YOUR ASSIGNMENT:
With the line containing "46: (87, 54, 32.79)" as the start and the line containing "61: (459, 142, 2.99)" as the end, transcribe that span of the entries below exactly, including both.

INPUT DATA:
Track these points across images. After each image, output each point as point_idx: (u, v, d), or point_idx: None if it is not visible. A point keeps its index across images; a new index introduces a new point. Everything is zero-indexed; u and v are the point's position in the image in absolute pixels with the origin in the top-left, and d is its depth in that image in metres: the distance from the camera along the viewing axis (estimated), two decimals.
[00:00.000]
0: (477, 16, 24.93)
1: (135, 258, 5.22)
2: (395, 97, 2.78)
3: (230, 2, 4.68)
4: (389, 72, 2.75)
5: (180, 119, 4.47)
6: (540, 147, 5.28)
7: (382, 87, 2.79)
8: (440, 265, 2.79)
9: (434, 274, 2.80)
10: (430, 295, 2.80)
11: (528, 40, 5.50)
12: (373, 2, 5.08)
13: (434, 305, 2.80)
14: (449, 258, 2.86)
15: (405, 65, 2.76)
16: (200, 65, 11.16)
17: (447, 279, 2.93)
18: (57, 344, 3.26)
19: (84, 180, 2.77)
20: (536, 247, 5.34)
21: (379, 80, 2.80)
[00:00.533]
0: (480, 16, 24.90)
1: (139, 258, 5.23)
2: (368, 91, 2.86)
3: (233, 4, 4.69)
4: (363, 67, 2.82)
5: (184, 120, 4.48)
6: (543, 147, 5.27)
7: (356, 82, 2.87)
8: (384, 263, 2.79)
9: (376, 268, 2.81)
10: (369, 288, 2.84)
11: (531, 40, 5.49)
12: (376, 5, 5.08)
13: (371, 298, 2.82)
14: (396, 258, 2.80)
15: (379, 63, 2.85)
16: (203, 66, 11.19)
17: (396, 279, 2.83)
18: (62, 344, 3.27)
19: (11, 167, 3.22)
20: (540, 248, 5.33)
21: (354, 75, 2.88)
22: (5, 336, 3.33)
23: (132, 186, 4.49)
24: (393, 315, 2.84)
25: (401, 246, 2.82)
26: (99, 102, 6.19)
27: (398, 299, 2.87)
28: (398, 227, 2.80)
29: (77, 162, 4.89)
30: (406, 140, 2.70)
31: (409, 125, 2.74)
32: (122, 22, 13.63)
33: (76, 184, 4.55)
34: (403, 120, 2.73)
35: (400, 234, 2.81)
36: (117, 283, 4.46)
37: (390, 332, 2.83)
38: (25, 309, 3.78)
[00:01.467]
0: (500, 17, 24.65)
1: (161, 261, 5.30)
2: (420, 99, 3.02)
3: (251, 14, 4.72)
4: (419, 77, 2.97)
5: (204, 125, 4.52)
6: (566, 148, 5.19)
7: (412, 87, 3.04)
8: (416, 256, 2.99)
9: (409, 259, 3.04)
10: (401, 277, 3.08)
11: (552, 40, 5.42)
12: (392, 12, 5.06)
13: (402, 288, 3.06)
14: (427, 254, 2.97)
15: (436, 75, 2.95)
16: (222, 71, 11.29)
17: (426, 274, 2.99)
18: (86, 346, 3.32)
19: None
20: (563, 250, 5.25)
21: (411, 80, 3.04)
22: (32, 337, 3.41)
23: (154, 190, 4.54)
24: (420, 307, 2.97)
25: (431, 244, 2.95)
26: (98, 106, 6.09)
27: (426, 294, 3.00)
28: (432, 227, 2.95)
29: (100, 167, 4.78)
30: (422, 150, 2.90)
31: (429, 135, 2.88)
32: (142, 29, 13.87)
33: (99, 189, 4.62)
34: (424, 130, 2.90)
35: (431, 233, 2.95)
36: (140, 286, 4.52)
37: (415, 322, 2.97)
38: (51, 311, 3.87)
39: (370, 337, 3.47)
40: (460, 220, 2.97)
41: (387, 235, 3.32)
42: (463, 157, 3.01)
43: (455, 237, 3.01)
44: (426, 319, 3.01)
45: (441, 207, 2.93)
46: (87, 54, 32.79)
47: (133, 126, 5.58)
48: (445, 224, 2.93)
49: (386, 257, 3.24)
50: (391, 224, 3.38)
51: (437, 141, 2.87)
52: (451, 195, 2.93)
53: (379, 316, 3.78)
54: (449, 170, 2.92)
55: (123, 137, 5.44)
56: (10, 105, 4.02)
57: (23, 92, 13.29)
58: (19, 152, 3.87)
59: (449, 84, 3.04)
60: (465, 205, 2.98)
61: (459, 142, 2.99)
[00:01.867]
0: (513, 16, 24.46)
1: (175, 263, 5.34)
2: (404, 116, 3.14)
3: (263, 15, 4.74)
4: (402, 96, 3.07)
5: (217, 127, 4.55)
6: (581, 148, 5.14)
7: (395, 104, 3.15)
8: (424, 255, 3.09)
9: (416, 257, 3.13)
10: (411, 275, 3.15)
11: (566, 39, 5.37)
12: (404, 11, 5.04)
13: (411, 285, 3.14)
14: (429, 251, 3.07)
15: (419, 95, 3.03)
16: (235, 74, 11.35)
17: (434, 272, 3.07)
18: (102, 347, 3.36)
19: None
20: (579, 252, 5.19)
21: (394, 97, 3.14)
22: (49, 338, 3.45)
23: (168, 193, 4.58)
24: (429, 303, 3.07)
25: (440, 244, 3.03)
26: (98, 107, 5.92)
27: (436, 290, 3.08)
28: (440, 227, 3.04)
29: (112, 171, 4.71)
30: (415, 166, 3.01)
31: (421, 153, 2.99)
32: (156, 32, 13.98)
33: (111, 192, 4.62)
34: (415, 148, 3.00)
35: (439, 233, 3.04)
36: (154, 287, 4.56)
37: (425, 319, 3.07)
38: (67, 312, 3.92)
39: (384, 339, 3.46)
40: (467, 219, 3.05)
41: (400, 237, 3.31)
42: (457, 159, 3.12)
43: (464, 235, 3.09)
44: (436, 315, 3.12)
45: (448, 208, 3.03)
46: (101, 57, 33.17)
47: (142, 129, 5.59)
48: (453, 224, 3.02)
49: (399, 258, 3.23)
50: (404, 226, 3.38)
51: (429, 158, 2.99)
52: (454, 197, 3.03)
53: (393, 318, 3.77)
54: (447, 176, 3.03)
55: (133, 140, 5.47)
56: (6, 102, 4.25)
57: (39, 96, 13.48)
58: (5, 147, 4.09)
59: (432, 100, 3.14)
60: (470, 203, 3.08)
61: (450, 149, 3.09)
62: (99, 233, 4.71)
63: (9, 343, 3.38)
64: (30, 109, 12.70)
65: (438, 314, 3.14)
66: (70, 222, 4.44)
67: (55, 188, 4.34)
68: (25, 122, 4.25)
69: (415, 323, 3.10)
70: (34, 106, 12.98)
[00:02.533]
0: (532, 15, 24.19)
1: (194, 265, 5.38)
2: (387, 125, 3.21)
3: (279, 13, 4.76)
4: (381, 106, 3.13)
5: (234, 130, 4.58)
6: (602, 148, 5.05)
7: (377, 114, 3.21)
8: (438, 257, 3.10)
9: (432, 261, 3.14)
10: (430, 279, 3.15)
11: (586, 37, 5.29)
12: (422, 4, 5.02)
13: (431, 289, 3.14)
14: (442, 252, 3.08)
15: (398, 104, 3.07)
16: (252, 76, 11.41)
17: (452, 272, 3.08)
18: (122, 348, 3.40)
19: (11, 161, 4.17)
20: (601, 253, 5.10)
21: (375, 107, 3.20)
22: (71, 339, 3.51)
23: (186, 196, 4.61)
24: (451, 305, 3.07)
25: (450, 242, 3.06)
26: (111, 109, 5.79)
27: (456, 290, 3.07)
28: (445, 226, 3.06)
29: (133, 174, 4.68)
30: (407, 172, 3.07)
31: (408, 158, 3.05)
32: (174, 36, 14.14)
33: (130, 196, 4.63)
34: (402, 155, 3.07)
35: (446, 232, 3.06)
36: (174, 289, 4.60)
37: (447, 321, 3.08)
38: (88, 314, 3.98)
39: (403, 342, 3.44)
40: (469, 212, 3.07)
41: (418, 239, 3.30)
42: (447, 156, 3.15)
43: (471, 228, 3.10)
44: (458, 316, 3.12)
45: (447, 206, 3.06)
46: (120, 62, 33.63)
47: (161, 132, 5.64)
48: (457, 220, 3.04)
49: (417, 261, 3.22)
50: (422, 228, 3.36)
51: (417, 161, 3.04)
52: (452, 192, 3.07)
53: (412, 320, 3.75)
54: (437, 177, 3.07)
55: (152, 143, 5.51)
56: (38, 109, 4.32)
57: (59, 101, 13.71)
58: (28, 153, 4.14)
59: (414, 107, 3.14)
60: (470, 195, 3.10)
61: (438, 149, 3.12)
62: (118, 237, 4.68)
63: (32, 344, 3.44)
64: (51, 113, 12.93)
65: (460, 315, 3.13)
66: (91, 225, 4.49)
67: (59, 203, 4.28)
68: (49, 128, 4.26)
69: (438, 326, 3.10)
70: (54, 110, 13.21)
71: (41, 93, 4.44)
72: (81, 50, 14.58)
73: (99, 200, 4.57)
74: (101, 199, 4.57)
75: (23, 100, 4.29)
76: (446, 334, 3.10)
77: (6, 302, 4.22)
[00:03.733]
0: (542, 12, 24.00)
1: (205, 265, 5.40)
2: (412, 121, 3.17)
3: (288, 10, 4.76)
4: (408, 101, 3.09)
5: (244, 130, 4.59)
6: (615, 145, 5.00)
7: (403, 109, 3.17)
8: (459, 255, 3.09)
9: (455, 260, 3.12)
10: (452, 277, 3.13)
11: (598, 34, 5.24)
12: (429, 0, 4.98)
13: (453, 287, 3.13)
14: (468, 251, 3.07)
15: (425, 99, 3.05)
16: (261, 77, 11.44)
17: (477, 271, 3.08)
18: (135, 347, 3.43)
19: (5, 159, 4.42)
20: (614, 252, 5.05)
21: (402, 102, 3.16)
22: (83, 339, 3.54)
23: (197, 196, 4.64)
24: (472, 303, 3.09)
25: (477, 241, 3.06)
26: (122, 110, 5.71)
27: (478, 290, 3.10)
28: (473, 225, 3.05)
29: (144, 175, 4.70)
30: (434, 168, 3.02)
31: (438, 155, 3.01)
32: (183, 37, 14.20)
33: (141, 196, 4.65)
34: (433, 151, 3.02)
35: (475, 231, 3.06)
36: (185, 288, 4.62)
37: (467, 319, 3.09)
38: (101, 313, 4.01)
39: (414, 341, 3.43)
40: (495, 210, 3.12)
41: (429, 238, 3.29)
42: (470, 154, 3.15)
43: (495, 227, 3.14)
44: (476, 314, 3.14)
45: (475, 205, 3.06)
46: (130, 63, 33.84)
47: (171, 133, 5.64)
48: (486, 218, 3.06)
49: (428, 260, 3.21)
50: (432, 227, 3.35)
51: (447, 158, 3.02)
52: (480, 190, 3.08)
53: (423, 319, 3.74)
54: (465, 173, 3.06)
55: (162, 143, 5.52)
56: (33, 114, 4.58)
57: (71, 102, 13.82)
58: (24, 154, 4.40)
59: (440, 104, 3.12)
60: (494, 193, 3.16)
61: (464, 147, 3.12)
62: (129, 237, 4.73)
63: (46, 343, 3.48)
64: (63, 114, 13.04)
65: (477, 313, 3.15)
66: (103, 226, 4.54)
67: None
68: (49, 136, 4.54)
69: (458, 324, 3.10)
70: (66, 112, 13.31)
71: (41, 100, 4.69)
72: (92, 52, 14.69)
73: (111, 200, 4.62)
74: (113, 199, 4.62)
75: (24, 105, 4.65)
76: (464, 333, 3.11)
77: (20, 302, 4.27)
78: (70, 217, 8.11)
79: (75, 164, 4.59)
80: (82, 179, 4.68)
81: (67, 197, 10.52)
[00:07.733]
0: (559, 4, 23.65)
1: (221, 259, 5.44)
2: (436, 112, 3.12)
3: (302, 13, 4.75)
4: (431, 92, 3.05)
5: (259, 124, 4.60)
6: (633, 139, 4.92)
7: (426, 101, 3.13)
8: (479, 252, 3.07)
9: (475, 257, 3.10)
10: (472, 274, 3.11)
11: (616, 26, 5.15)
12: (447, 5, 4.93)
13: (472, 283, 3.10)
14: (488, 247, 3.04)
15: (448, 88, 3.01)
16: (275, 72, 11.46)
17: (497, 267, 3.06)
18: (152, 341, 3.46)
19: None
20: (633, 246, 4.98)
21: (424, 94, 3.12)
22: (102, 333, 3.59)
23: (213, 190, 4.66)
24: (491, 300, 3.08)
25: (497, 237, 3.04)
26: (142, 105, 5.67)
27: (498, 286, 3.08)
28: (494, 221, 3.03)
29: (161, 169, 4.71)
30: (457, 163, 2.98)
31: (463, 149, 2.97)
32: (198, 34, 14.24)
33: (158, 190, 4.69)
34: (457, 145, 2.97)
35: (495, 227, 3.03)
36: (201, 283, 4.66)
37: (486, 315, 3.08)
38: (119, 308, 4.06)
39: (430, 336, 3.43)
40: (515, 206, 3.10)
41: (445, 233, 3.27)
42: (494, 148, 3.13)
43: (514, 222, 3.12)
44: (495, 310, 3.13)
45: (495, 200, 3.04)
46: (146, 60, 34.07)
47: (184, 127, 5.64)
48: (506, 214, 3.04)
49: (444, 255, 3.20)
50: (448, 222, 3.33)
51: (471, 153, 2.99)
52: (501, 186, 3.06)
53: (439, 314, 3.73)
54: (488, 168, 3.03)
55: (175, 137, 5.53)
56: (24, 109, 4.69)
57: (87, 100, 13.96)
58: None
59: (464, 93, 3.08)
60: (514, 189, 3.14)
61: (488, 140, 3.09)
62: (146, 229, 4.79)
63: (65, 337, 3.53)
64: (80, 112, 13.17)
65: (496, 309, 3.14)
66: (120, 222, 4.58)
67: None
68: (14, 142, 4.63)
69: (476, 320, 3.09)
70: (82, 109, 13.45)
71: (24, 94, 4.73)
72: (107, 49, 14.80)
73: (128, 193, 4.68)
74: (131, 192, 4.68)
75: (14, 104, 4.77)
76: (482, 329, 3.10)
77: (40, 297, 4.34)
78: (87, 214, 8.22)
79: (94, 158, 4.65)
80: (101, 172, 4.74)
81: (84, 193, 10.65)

WRITTEN SOLUTION:
46: (87, 54, 32.79)
47: (133, 126, 5.58)
48: (445, 224, 2.93)
49: (386, 257, 3.24)
50: (391, 224, 3.38)
51: (437, 141, 2.87)
52: (451, 195, 2.93)
53: (379, 316, 3.78)
54: (449, 170, 2.92)
55: (123, 137, 5.44)
56: (10, 105, 4.02)
57: (23, 92, 13.29)
58: (19, 152, 3.87)
59: (449, 84, 3.04)
60: (465, 205, 2.98)
61: (459, 142, 2.99)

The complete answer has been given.